Las detenciones se han producido en las últimas 24 horas mientras algunos de los trabajadores se encontraban desempeñando su actividad laboral dentro de las instalaciones del complejo industrial, concretamente en dependencias de Repsol y Fertiberia, según han confirmado fuentes policiales. Las personas arrestadas han sido trasladadas a la Comisaría de Puertollano, donde han quedado a disposición policial mientras continúa abierta la investigación, sin que por el momento se haya ofrecido un relato detallado de los hechos que se les atribuyen de manera individualizada.
Durante las dos jornadas de huelga, se registraron distintos episodios de tensión en los accesos al complejo petroquímico. Entre las incidencias comunicadas entonces se ha incluido la rotura de la luna trasera de un autobús que transportaba a trabajadores de Repsol, así como disturbios que obligaron a la intervención policial para evitar el bloqueo de las entradas a las instalaciones. También se ha informado de conatos de incendio presuntamente iniciados en el entorno del complejo con el objetivo de alterar el normal funcionamiento de la actividad industrial.
Desde la Policía Nacional se ha insistido en que la operación sigue en marcha y que no se descartan nuevas actuaciones en el marco de unas diligencias que tratan de esclarecer lo ocurrido durante los días 3 y 4 de noviembre. Las mismas fuentes han evitado concretar los delitos que se investigan o el grado de implicación que se atribuye a cada una de las personas detenidas, remitiéndose a futuras ampliaciones de información.
Medidas "desproporcionadas" para CCOO
La respuesta sindical no se ha hecho esperar. Comisiones Obreras ha calificado de "desproporcionadas" las actuaciones policiales llevadas a cabo contra los 16 trabajadores, denunciando que se haya señalado a personas que, según el sindicato, ejercían de forma legítima su derecho a la huelga. En un comunicado, CCOO ha considerado "incomprensible" que algunas de estas personas hayan sido sacadas de sus puestos de trabajo y esposadas en las inmediaciones del complejo petroquímico, una actuación que, a su juicio, ha generado una alarma innecesaria y puede suponer una vulneración de derechos.

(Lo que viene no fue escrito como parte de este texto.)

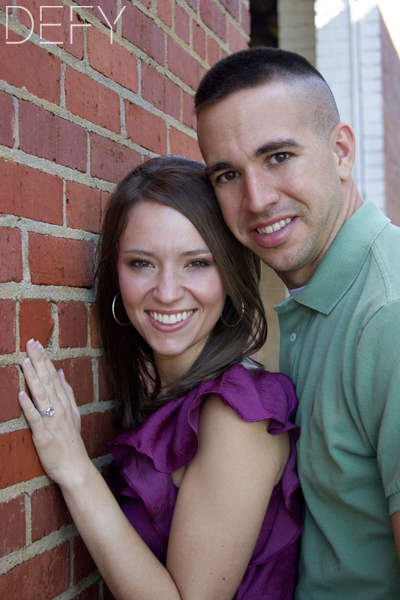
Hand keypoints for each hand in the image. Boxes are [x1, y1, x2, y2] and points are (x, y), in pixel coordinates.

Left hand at [19, 339, 89, 486]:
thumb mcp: (74, 413)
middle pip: (47, 381)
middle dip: (38, 362)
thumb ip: (67, 392)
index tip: (37, 344)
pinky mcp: (44, 436)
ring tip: (25, 362)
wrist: (75, 468)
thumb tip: (61, 372)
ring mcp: (52, 422)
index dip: (45, 360)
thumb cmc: (71, 442)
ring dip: (33, 378)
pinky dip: (28, 407)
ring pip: (41, 396)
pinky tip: (21, 394)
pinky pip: (35, 419)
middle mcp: (59, 409)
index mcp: (64, 403)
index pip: (53, 376)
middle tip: (30, 344)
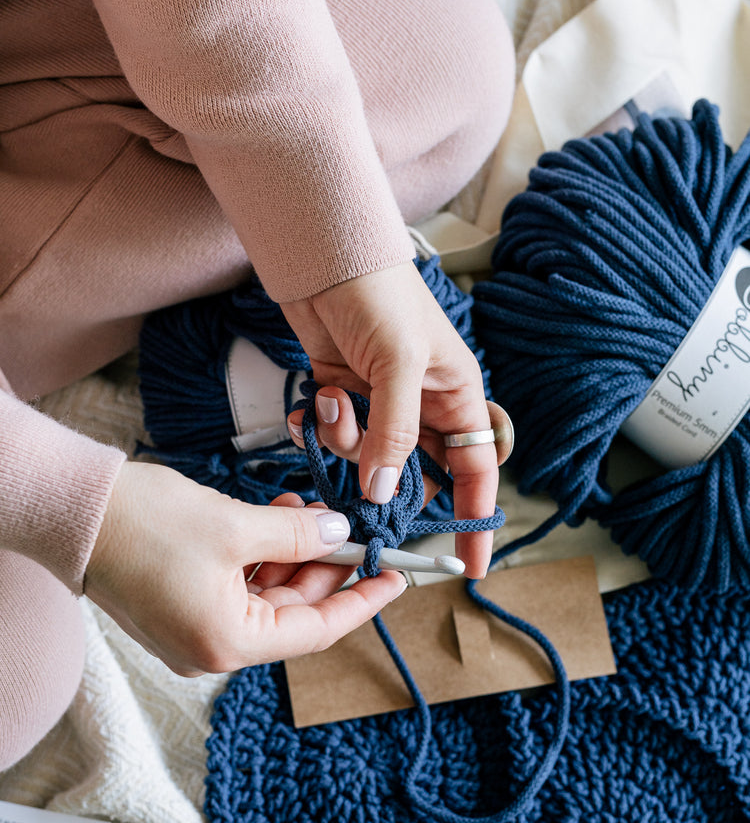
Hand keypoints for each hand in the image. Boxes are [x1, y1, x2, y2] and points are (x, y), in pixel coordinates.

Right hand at [84, 461, 406, 677]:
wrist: (73, 512)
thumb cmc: (144, 524)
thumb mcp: (235, 526)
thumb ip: (298, 535)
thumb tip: (340, 535)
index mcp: (227, 644)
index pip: (317, 630)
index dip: (362, 600)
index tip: (397, 577)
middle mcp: (211, 649)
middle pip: (292, 612)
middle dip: (324, 566)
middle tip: (348, 526)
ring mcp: (193, 631)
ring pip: (267, 596)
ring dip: (293, 554)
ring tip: (308, 511)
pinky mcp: (180, 608)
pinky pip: (239, 589)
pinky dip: (262, 557)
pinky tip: (277, 518)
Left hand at [282, 262, 504, 576]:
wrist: (323, 257)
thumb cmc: (379, 297)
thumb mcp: (399, 365)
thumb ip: (395, 434)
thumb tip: (385, 494)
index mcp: (457, 396)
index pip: (478, 470)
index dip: (476, 518)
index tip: (470, 565)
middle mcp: (423, 405)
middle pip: (418, 472)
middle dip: (391, 486)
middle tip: (368, 499)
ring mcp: (381, 403)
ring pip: (369, 459)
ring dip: (347, 445)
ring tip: (334, 405)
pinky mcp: (343, 396)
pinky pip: (335, 438)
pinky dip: (320, 430)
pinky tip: (312, 403)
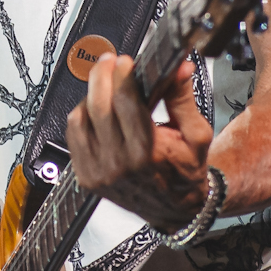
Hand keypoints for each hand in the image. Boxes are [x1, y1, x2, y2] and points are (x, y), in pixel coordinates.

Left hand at [67, 54, 212, 231]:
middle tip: (109, 61)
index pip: (126, 101)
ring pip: (81, 118)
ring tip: (105, 86)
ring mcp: (99, 171)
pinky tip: (95, 109)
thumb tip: (178, 66)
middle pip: (99, 105)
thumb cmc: (185, 172)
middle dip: (102, 76)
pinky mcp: (86, 176)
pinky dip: (81, 116)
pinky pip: (74, 135)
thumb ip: (182, 98)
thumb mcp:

El sindicato ha señalado además que tiene constancia de que a varios de los detenidos se les ha retirado el acceso al complejo industrial, lo que ha provocado que sus empresas los hayan reubicado en otros centros de trabajo. Una situación que, según CCOO, introduce un castigo laboral añadido antes incluso de que se haya producido ningún pronunciamiento judicial y que agrava el impacto personal y profesional de la actuación policial.
El sindicato ha advertido de que este tipo de actuaciones contribuyen a "criminalizar el derecho a la huelga", en un contexto político en el que determinadas fuerzas han endurecido su discurso contra la protesta laboral y la acción sindical. Para CCOO, equiparar la movilización de las personas trabajadoras con conductas delictivas supone un riesgo para las libertades democráticas y para el equilibrio en las relaciones laborales.
La huelga del metal de noviembre ha sido uno de los conflictos laborales más relevantes en la provincia en los últimos años, con miles de trabajadores implicados y un impacto directo en uno de los principales polos industriales de Castilla-La Mancha. El conflicto se cerró con un acuerdo histórico entre CCOO, UGT y la patronal, que los sindicatos calificaron como una "victoria sindical" tras dos jornadas de paro con un seguimiento casi total. El pacto, alcanzado en el Jurado Arbitral, ha beneficiado a cerca de 16.000 trabajadores, especialmente en el complejo petroquímico de Puertollano.
El acuerdo incluía subidas salariales progresivas hasta 2027, con cláusulas de revisión ligadas al IPC, un plus de parada de 60 euros diarios y mejoras económicas para los trabajos realizados en instalaciones petroquímicas, desbloqueando una negociación que llevaba diez meses estancada.